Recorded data
--

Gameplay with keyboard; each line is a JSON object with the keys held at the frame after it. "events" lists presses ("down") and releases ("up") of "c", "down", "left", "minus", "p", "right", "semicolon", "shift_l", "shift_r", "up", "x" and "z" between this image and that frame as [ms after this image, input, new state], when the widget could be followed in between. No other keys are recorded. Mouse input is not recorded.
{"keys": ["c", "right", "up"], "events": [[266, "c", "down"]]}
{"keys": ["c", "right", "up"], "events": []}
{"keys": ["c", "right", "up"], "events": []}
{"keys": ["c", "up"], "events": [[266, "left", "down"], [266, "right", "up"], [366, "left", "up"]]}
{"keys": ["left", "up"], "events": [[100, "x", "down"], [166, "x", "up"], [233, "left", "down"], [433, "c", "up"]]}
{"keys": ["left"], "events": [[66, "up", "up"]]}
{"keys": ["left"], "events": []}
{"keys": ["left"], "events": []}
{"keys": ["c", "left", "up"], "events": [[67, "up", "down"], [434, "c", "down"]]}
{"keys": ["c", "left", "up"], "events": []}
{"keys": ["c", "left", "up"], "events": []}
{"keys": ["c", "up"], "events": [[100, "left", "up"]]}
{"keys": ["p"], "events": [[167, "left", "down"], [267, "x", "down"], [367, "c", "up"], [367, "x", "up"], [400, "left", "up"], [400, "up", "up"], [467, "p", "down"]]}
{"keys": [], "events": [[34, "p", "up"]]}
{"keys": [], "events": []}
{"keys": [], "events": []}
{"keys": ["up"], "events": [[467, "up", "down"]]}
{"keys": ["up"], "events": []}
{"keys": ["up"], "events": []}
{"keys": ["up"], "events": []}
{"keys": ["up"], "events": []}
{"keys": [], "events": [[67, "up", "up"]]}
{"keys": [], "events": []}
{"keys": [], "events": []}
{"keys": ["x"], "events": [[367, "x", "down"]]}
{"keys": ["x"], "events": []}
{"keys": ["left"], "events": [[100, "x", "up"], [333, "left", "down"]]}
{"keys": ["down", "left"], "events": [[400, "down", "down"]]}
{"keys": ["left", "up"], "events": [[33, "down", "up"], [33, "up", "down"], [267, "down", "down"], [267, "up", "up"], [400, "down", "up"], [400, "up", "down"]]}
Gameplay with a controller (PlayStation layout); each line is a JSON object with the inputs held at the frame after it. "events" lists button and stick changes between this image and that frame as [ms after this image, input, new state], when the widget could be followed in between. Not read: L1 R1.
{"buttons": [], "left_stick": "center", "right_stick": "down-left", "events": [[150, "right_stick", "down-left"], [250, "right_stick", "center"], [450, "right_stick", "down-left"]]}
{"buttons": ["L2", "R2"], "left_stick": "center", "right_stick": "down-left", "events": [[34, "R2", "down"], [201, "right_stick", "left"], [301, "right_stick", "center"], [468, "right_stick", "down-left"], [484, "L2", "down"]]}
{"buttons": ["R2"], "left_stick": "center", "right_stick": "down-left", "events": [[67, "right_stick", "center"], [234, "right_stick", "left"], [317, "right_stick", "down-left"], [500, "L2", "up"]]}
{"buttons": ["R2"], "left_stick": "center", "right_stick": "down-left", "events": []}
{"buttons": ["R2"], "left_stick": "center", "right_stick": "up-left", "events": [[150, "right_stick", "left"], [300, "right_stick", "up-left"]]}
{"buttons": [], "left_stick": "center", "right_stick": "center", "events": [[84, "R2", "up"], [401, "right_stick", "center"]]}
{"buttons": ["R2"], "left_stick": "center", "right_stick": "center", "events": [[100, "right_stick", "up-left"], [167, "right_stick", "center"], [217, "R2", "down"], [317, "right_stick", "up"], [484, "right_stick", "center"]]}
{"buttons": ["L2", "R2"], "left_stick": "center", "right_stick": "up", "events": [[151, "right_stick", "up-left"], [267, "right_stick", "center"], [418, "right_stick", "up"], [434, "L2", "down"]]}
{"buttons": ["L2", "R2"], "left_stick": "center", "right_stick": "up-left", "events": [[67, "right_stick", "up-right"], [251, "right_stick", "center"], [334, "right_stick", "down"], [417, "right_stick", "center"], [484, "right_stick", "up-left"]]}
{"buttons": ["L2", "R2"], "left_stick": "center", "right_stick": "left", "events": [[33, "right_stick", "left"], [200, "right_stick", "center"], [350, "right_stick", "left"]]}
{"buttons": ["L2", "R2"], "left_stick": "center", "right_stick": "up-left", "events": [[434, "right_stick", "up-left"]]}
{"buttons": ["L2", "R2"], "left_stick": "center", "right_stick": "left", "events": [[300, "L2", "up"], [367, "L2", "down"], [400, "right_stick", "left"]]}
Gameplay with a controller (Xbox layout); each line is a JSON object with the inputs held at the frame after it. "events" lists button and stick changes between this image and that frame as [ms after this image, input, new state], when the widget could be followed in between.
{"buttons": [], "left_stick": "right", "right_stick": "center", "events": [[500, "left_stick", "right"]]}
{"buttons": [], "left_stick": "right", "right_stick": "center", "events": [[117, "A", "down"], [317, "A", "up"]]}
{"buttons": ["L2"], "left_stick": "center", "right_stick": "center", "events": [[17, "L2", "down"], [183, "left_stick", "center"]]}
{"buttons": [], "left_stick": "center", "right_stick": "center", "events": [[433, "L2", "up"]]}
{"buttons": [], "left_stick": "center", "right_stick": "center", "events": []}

--

* _TO DO_
Reproduce each record exactly as it appears.

* _RESPONSE TO THE TASK_
Gameplay with keyboard; each line is a JSON object with the keys held at the frame after it. "events" lists presses ("down") and releases ("up") of "c", "down", "left", "minus", "p", "right", "semicolon", "shift_l", "shift_r", "up", "x" and "z" between this image and that frame as [ms after this image, input, new state], when the widget could be followed in between. No other keys are recorded. Mouse input is not recorded.
{"keys": ["c", "right", "up"], "events": [[266, "c", "down"]]}
{"keys": ["c", "right", "up"], "events": []}
{"keys": ["c", "right", "up"], "events": []}
{"keys": ["c", "up"], "events": [[266, "left", "down"], [266, "right", "up"], [366, "left", "up"]]}
{"keys": ["left", "up"], "events": [[100, "x", "down"], [166, "x", "up"], [233, "left", "down"], [433, "c", "up"]]}
{"keys": ["left"], "events": [[66, "up", "up"]]}
{"keys": ["left"], "events": []}
{"keys": ["left"], "events": []}
{"keys": ["c", "left", "up"], "events": [[67, "up", "down"], [434, "c", "down"]]}
{"keys": ["c", "left", "up"], "events": []}
{"keys": ["c", "left", "up"], "events": []}
{"keys": ["c", "up"], "events": [[100, "left", "up"]]}
{"keys": ["p"], "events": [[167, "left", "down"], [267, "x", "down"], [367, "c", "up"], [367, "x", "up"], [400, "left", "up"], [400, "up", "up"], [467, "p", "down"]]}
{"keys": [], "events": [[34, "p", "up"]]}
{"keys": [], "events": []}
{"keys": [], "events": []}
{"keys": ["up"], "events": [[467, "up", "down"]]}
{"keys": ["up"], "events": []}
{"keys": ["up"], "events": []}
{"keys": ["up"], "events": []}
{"keys": ["up"], "events": []}
{"keys": [], "events": [[67, "up", "up"]]}
{"keys": [], "events": []}
{"keys": [], "events": []}
{"keys": ["x"], "events": [[367, "x", "down"]]}
{"keys": ["x"], "events": []}
{"keys": ["left"], "events": [[100, "x", "up"], [333, "left", "down"]]}
{"keys": ["down", "left"], "events": [[400, "down", "down"]]}
{"keys": ["left", "up"], "events": [[33, "down", "up"], [33, "up", "down"], [267, "down", "down"], [267, "up", "up"], [400, "down", "up"], [400, "up", "down"]]}
Gameplay with a controller (PlayStation layout); each line is a JSON object with the inputs held at the frame after it. "events" lists button and stick changes between this image and that frame as [ms after this image, input, new state], when the widget could be followed in between. Not read: L1 R1.
{"buttons": [], "left_stick": "center", "right_stick": "down-left", "events": [[150, "right_stick", "down-left"], [250, "right_stick", "center"], [450, "right_stick", "down-left"]]}
{"buttons": ["L2", "R2"], "left_stick": "center", "right_stick": "down-left", "events": [[34, "R2", "down"], [201, "right_stick", "left"], [301, "right_stick", "center"], [468, "right_stick", "down-left"], [484, "L2", "down"]]}
{"buttons": ["R2"], "left_stick": "center", "right_stick": "down-left", "events": [[67, "right_stick", "center"], [234, "right_stick", "left"], [317, "right_stick", "down-left"], [500, "L2", "up"]]}
{"buttons": ["R2"], "left_stick": "center", "right_stick": "down-left", "events": []}
{"buttons": ["R2"], "left_stick": "center", "right_stick": "up-left", "events": [[150, "right_stick", "left"], [300, "right_stick", "up-left"]]}
{"buttons": [], "left_stick": "center", "right_stick": "center", "events": [[84, "R2", "up"], [401, "right_stick", "center"]]}
{"buttons": ["R2"], "left_stick": "center", "right_stick": "center", "events": [[100, "right_stick", "up-left"], [167, "right_stick", "center"], [217, "R2", "down"], [317, "right_stick", "up"], [484, "right_stick", "center"]]}
{"buttons": ["L2", "R2"], "left_stick": "center", "right_stick": "up", "events": [[151, "right_stick", "up-left"], [267, "right_stick", "center"], [418, "right_stick", "up"], [434, "L2", "down"]]}
{"buttons": ["L2", "R2"], "left_stick": "center", "right_stick": "up-left", "events": [[67, "right_stick", "up-right"], [251, "right_stick", "center"], [334, "right_stick", "down"], [417, "right_stick", "center"], [484, "right_stick", "up-left"]]}
{"buttons": ["L2", "R2"], "left_stick": "center", "right_stick": "left", "events": [[33, "right_stick", "left"], [200, "right_stick", "center"], [350, "right_stick", "left"]]}
{"buttons": ["L2", "R2"], "left_stick": "center", "right_stick": "up-left", "events": [[434, "right_stick", "up-left"]]}
{"buttons": ["L2", "R2"], "left_stick": "center", "right_stick": "left", "events": [[300, "L2", "up"], [367, "L2", "down"], [400, "right_stick", "left"]]}
Gameplay with a controller (Xbox layout); each line is a JSON object with the inputs held at the frame after it. "events" lists button and stick changes between this image and that frame as [ms after this image, input, new state], when the widget could be followed in between.
{"buttons": [], "left_stick": "right", "right_stick": "center", "events": [[500, "left_stick", "right"]]}
{"buttons": [], "left_stick": "right", "right_stick": "center", "events": [[117, "A", "down"], [317, "A", "up"]]}
{"buttons": ["L2"], "left_stick": "center", "right_stick": "center", "events": [[17, "L2", "down"], [183, "left_stick", "center"]]}
{"buttons": [], "left_stick": "center", "right_stick": "center", "events": [[433, "L2", "up"]]}
{"buttons": [], "left_stick": "center", "right_stick": "center", "events": []}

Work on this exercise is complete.